Thursday, July 24, 2008

Viva La Revolucion!

Soy Cuba (I Am Cuba) Directed by Mikhail Kalatozov(1964)
Maybe one of the best movies made! I think I could watch Kalatozov (say it three times fast) film grass grow and be spellbound. The camera literally dances, and is a character in it's own right. Four stories about the Cuban life before, during, and ending with the revolution. We see the Havana nightclub prostitute (the films most dazzling moments, like coming to Cuba for the first time), a farmer whose loosing his land to US Fruit (the films most spiritual/anti-spiritual moment, the farmer raging at the sky and the world), a student activist poised to be a terrorist or a martyr, and a family man and pacifist driven to war...but who cares! This is not an effective propaganda film because by the end of the movie, your not so much mad at the big bad West, as you are just disappointed there isn't more. You care about the characters certainly, but you care about them as individuals, beset by the troubles of "life", and not as a faceless nation, engaging in a "fight". Propaganda to work needs a "them" for "us" to turn our attention towards, look at Micheal Moore's films, for examples of this. "I Am Cuba" has foreign and internal devils, but each story is told so well, you feel for the characters, and not some abstract notion of the "the Cuban people". The sheer cinematic strength Of the film, it's composition, AMAZING tracking shots (ripped off by Paul Thomas Anderson, Martin Scorsese, and Andrei Tartovsky, to name a few.

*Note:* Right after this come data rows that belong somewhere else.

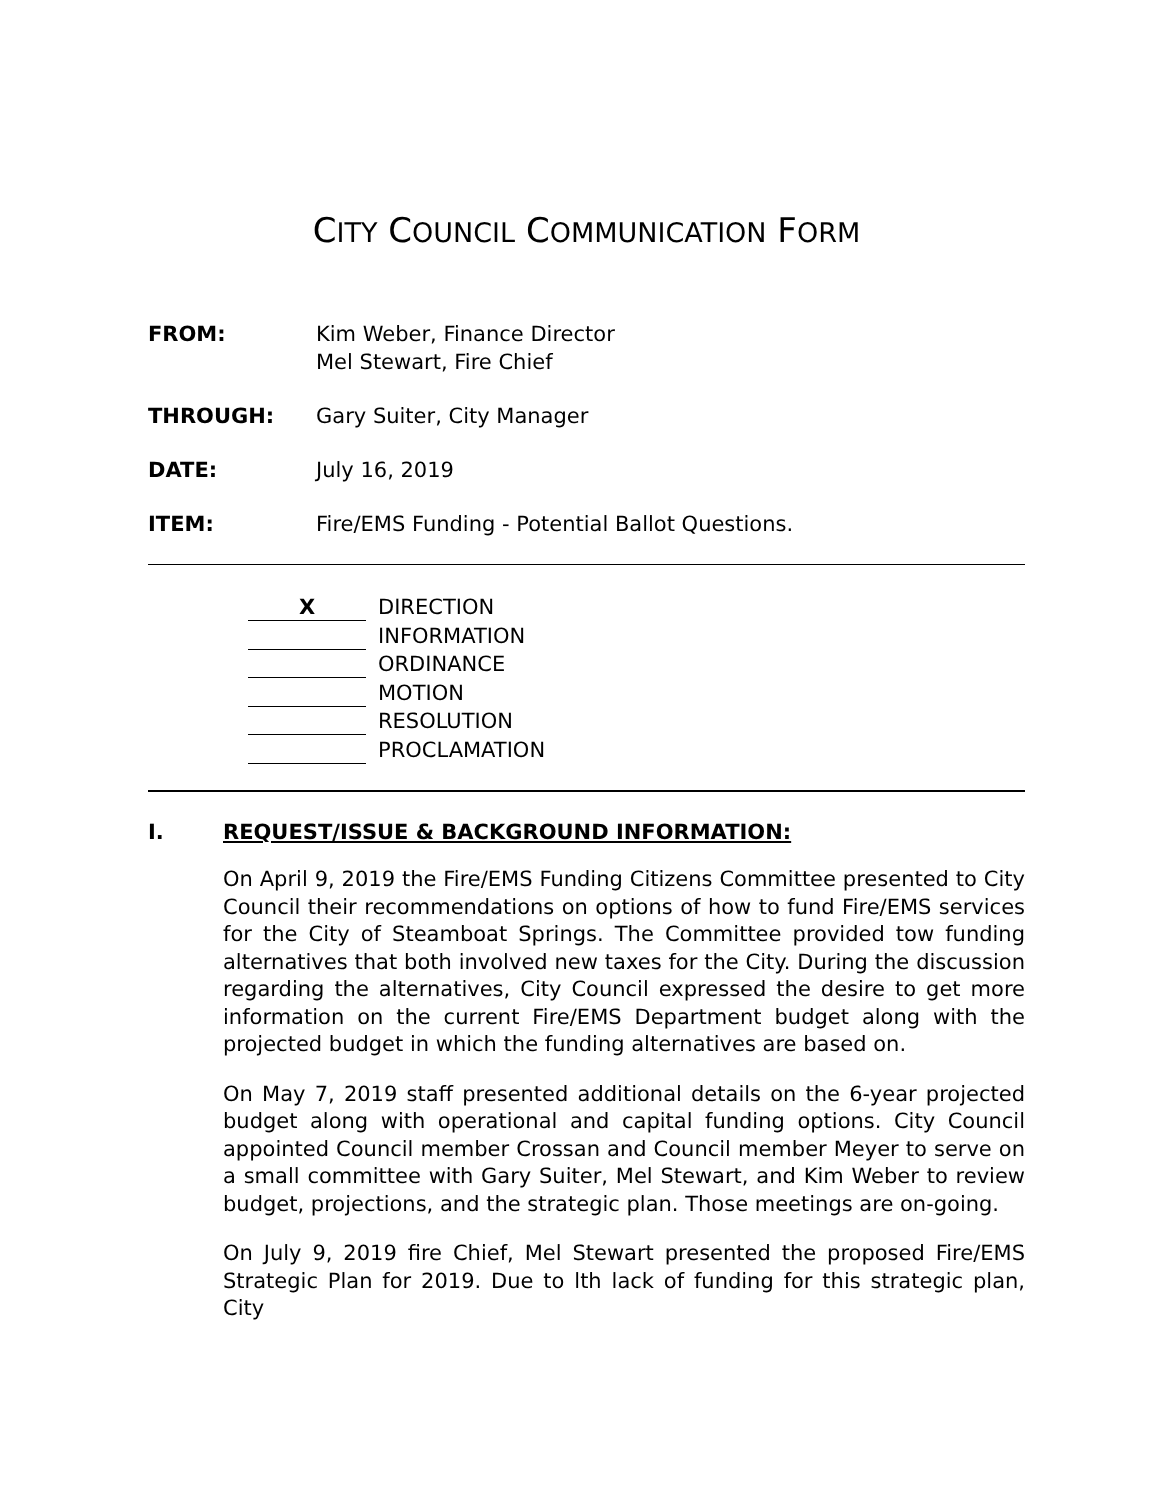CITY COUNCIL COMMUNICATION FORM
FROM: Kim Weber, Finance Director
Mel Stewart, Fire Chief
THROUGH: Gary Suiter, City Manager
DATE: July 16, 2019
ITEM: Fire/EMS Funding - Potential Ballot Questions.
X
DIRECTION
INFORMATION
ORDINANCE
MOTION
RESOLUTION
PROCLAMATION
I. REQUEST/ISSUE & BACKGROUND INFORMATION:
On April 9, 2019 the Fire/EMS Funding Citizens Committee presented to City Council their recommendations on options of how to fund Fire/EMS services for the City of Steamboat Springs. The Committee provided tow funding alternatives that both involved new taxes for the City. During the discussion regarding the alternatives, City Council expressed the desire to get more information on the current Fire/EMS Department budget along with the projected budget in which the funding alternatives are based on.
On May 7, 2019 staff presented additional details on the 6-year projected budget along with operational and capital funding options. City Council appointed Council member Crossan and Council member Meyer to serve on a small committee with Gary Suiter, Mel Stewart, and Kim Weber to review budget, projections, and the strategic plan. Those meetings are on-going.
On July 9, 2019 fire Chief, Mel Stewart presented the proposed Fire/EMS Strategic Plan for 2019. Due to lth lack of funding for this strategic plan, City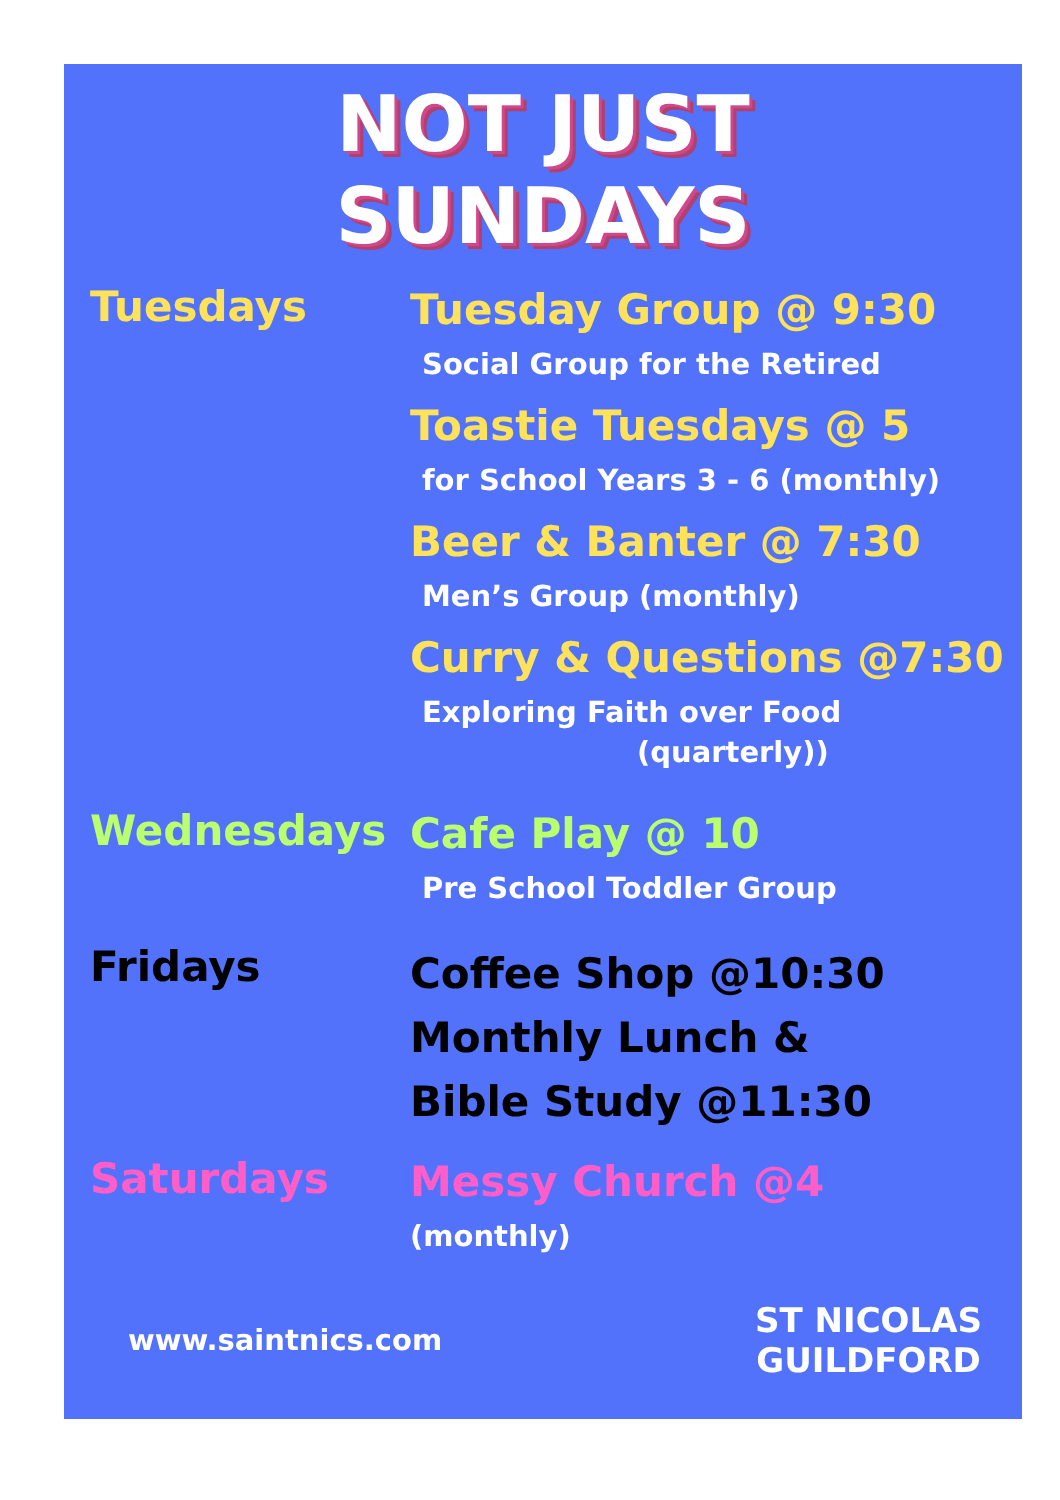NOT JUST
SUNDAYS
Tuesdays
Tuesday Group @ 9:30
Social Group for the Retired
Toastie Tuesdays @ 5
for School Years 3 - 6 (monthly)
Beer & Banter @ 7:30
Men’s Group (monthly)
Curry & Questions @7:30
Exploring Faith over Food
(quarterly))
Wednesdays
Cafe Play @ 10
Pre School Toddler Group
Fridays
Coffee Shop @10:30
Monthly Lunch &
Bible Study @11:30
Saturdays
Messy Church @4
(monthly)
www.saintnics.com
ST NICOLAS
GUILDFORD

They each steal scenes, and even then that's not half of the amazing images.), music, and performances are so good they transform and transcend the story. What Sergio Leone did for the Western in "Once Upon A Time In The West", and Stanley Kubrick did for science fiction in "2001: A Space Odyssey", is equivalent to what this film does for propaganda. The Cuban public at the time though it was too stereotypical (a fair critique, the director and crew are mostly Russian), Soviets thought it was too soft on capitalism and the west, film makers everywhere I imagine wet themselves.Quite possibly one of the best films ever, never seen in the US, til the mid 90's. The portrayals of Americans are amusing to say the least (think of all those furry hated evil Russians in cold war movies to be fair. Think "Red Dawn" for Pete's sakes) Anyway if you like "great films" see this, its exhilarating and beautiful, and as a whole it more than makes up for the sum of its parts.Incredible.

1 comment:

Arvia Glass said...

This looks like a really beautiful film. I must see this.